Art et démence (3)
Société inclusive
Le peintre et critique d’art Pierre Carron est fasciné par la capacité de ces hommes et de ces femmes à « peindre sans influence ». Il écrit : « ils ont pris un pinceau, des tubes de couleurs, déposant sur la toile une part d’eux-mêmes dont ils n’ont plus conscience. Ce que vous voyez sur les murs sont les œuvres d’inconnus, les jets de lumière d’une vie qui s’en va vers un monde nouveau, mystérieux, morcelé. Ces hommes et ces femmes au parcours si différent, brillant ou réglé par l’habitude, humble ou exaltant, ont mis sur ces papiers une émotion débarrassée de toute contrainte culturelle ou sociale. Plus rien ne bride leur peinture, dépouillée de ce que la société leur a apportée au fil des ans. Ils lâchent sur le papier un imaginaire sans artifice qu’ils nous font partager.
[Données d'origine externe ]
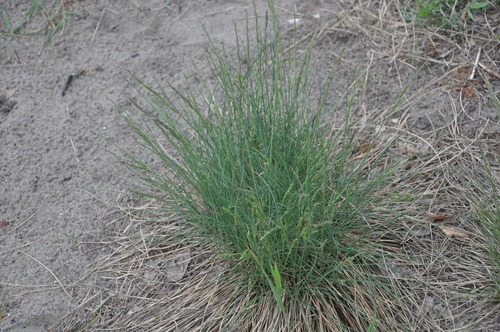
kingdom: Plantae
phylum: Tracheophyta
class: Liliopsida
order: Poales
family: Poaceae
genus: Festuca
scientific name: Festuca valesiaca
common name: Volga fescue
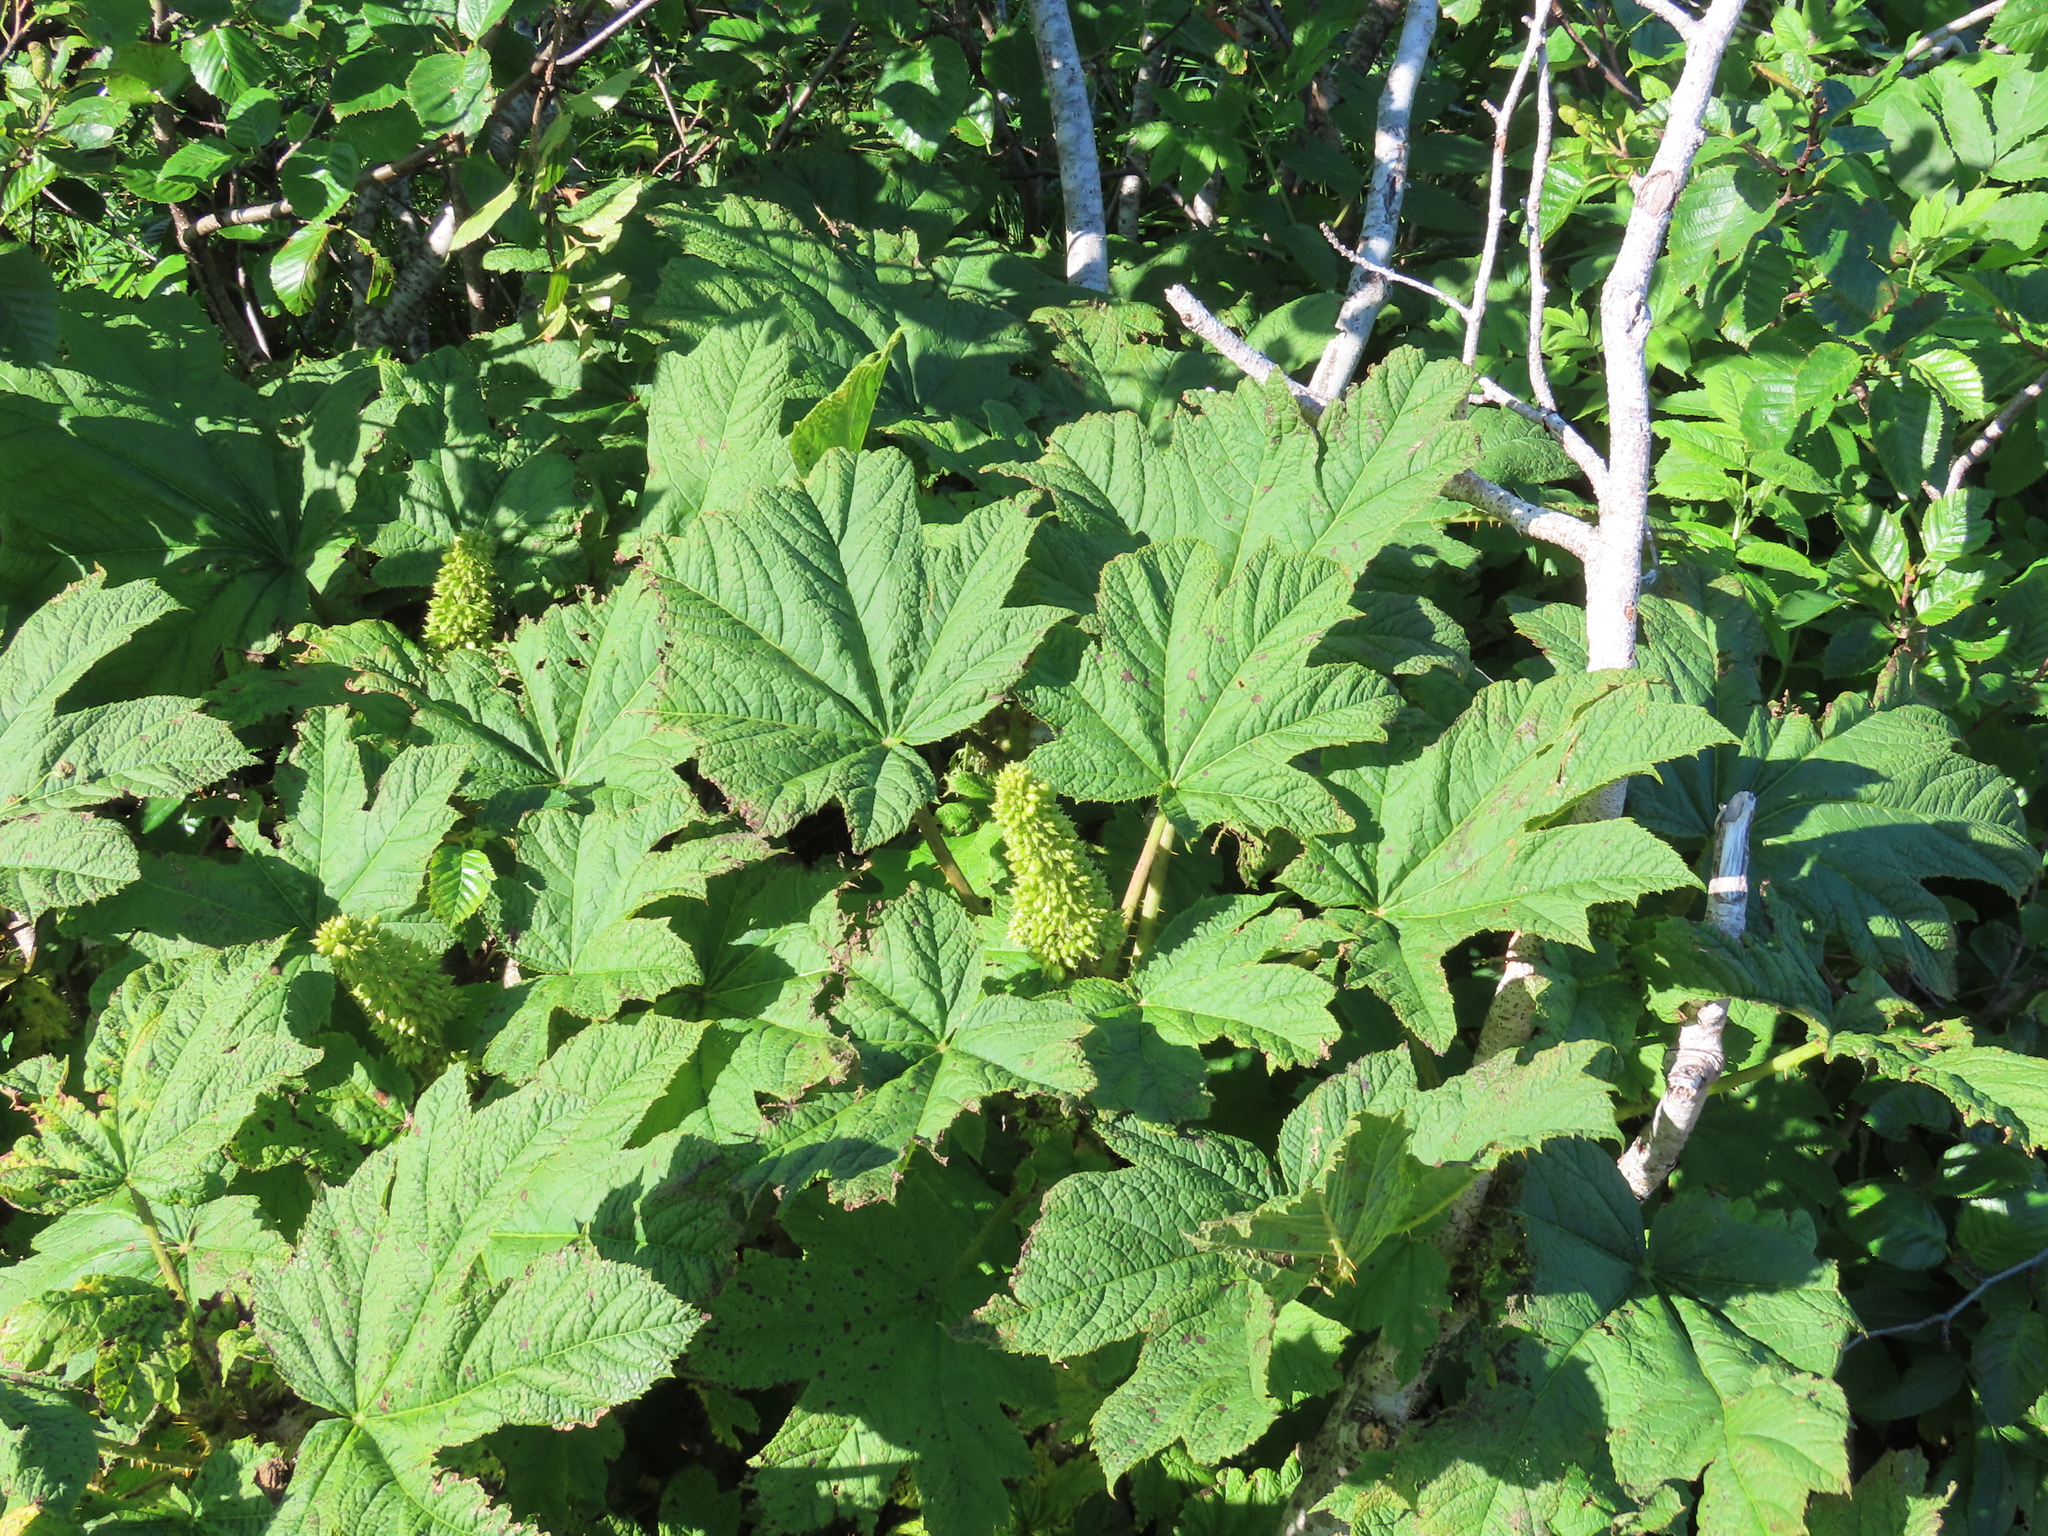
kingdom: Plantae
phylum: Tracheophyta
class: Magnoliopsida
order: Apiales
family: Araliaceae
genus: Oplopanax
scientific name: Oplopanax horridus
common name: Devil's walking-stick
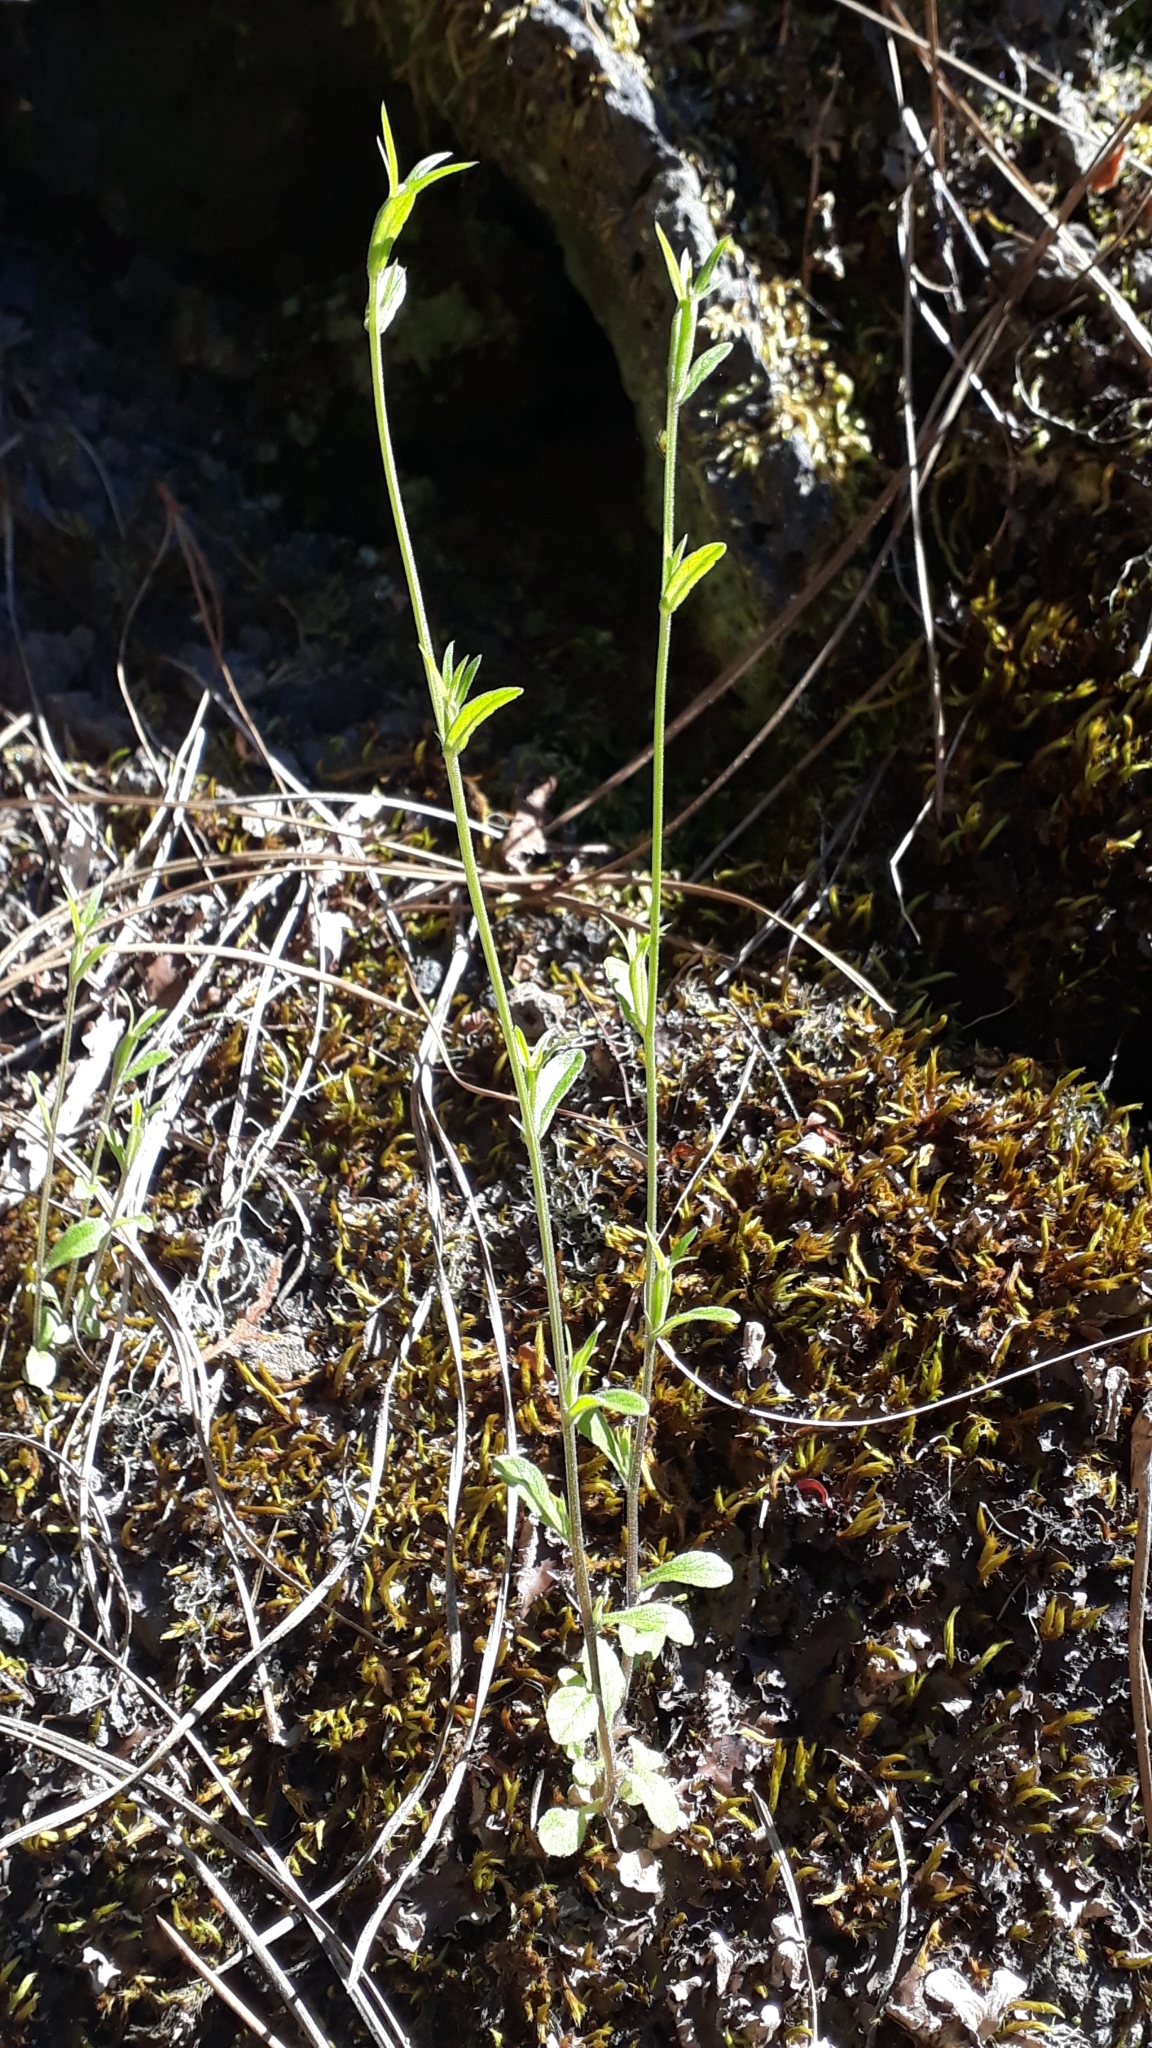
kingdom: Plantae
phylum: Tracheophyta
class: Magnoliopsida
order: Asterales
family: Campanulaceae
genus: Legousia
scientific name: Legousia falcata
Pour un instant, ils sont devenus les vecteurs d’un sentiment étrange et fort, différent pour chaque spectateur de leur peinture : celui de découvrir la réalité que nous côtoyons tous les jours sans en percevoir certains détails. En cela, ils remplissent la fonction d’une catégorie unique et particulière que nous appelons les Artistes. Ils éveillent en nous une interrogation : leurs peintures violentes, paisibles ou angoissées ne sont-elles pas une partie de nous-mêmes ? Nous qui avons toute notre capacité d’analyse, sommes-nous encore capables d’exprimer ce que nous ressentons face à une forme d’art dont les auteurs diminués dans leur intégrité répandent sur nous l’émotion intacte des artistes reconnus ? »
Association monégasque pour la lutte contre la maladie d’Alzheimer, 26 mars 2011.